Kat in ‘t bakkie, denk je dan…

(2014) Het is zaterdagochtend en ik ben aan het werk met een paar andere jongeren. We zitten allemaal naast elkaar en moeten nog ongeveer een uurtje werken. Sinds 07:00 vanmorgen zijn we al bezig en de energie begint een beetje op te raken. Ik stel voor om onder het werk een spelletje te doen. We spelen woordspelletjes, geven elkaar raadsels en speuren naar ‘ik zie ik zie wat jij niet ziet’-objecten. Op een gegeven moment zijn we daar ook klaar mee en we werken rustig verder.

Ondertussen komen er allemaal leuke liedjes op de radio voorbij en mijn zus en ik zingen uit volle borst mee. Wordt niet altijd gewaardeerd. “Nee, niet weer hè!” Of: “Jullie zingen zo hard!” Op de een of andere manier ontstaat er een challenge waarbij de collega rechts naast mij moet meezingen met het eerstvolgende liedje. Slaagt hij erin om de tekst mee te zingen? Dan nemen wij volgende week iets lekkers mee. Slaagt hij er niet in, dan trakteert hij.

Wij mochten trakteren. De instrumentale soundtrack van Spongebob kwam voorbij en hij kwam weg met een “pna, pna pa, ra, pa, ri”-melodietje.

Catchy vitamientjes

Samen met een collega heb ik vandaag in canon een appel zitten eten. Hij onbewust, ik ontzéttend bewust.

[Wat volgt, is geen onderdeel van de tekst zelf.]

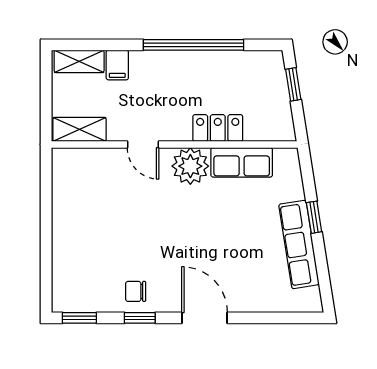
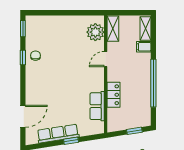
plant: (190, 166) -> (95, 32), moved
door: (205, 318) -> (23, 116), moved

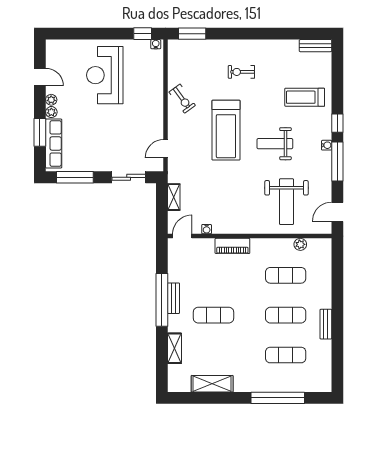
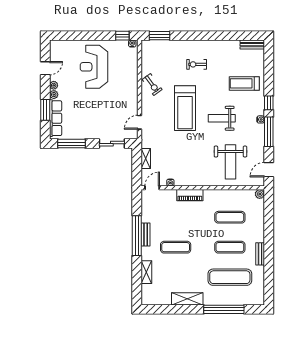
door: (40, 77) -> (45, 68), hinge flipped
plant: (300, 244) -> (260, 194), moved
exercise mat: (286, 355) -> (230, 277), width x1.36, depth x1.45
shelving: (212, 384) -> (187, 299), moved

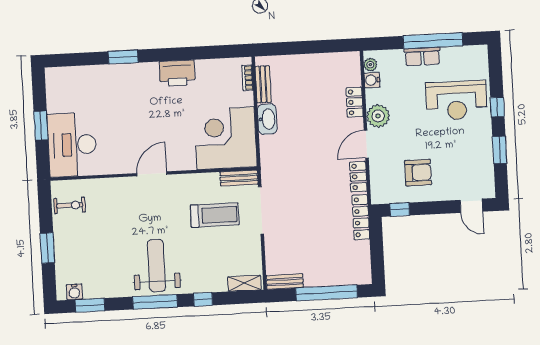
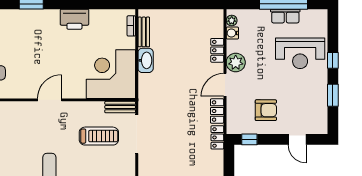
row of seats: (422, 56) -> (285, 16), moved
door: (471, 206) -> (297, 139), moved
locker: (361, 217) -> (217, 137), width x0.66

“Nog lekker te kermis geweest?”

Collega: “Heb je die nieuwe kermishit gehoord?!” Begint vrolijk te zingen:

“Liever te dik in de kist dan een feestje gemist. Mij hoor je niet klagen, want ik hoef mezelf toch niet te dragen.”

Collecteren

Ting dong. PLOF. Achter de deur klinkt een doffe klap. Slof, Slof, slof. De deur gaat open. “Hallo, ik collecteer voor het Rode Kruis!” De vrouw draagt een soort klompen die ze net vanaf de bank op de grond heeft gelanceerd. “Ja, natuurlijk! Ik pak even een centje voor je.” De deur laat ze open en ik gluur stiekem een beetje naar binnen in de gang. Wat heeft ze het leuk ingericht! Grappig hoe iedereen dat dan weer anders doet. “Dank u wel hoor en nog een fijne avond!”

Ting do.. mijn getring verstomd. O god. O god. Ik heb zojuist half aangebeld bij een deur waar ‘geen collecte’ op staat. Ik kijk naar mijn bus waar met grote letters “Rode Kruis” op staat. Valt niet weg te moffelen. Angstig kijk ik naar het kijkgaatje in de deur: staart er iemand naar me, denkend dat ik een debiel ben die niet kan lezen dat collectes niet welkom zijn? Gelukkig, het blijft stil. Ik loop een paar passen achteruit en houd het kijkgaatje nog wat wantrouwend in de gaten. Oké, de kust is veilig.

Bekijk bericht

Zeg ehh.. ik weet dat ik niet kan multitasken, maar dit lukt me nog net wel ;)

Ook vandaag is weer een werkdag. Ik sta achter een machine die maar op een rustige snelheid kan draaien. Het is dan ook heerlijk rustig werken, maar het komt er ook op neer dat ik me een beetje verveel. Op een gegeven moment komt een collega naar me toe. We kletsen wat over mijn Franse ervaring en hij vertelt me dat hij in september naar de rommelmarkt in Lille gaat. Leuk! Omdat de machine zo traag gaat, ben ik blij met de afleiding. Op het moment dat we praten, laat ik de machine verder draaien: ik kan het nog makkelijk bijhouden. Toch kijkt de collega me bezorgd aan: “Red je het wel? Het loopt aardig op zo hoor!” Ik antwoord dat ik het prima bijhoud en dat ik het juist fijn vind dat het een beetje doorloopt. Hij knikt, maakt zijn verhaal af en loopt weer weg. Hij draait me de rug doe en ik zie dat hij stiekem een vinger uitsteekt om mijn machine langzamer te zetten. Smiecht! Ik heb je wel door! Even heb ik zin om ook iets met een bepaalde vinger te doen, maar dat doe ik natuurlijk maar niet 😉 Licht beledigd maar geamuseerd zet ik de machine weer ‘sneller’.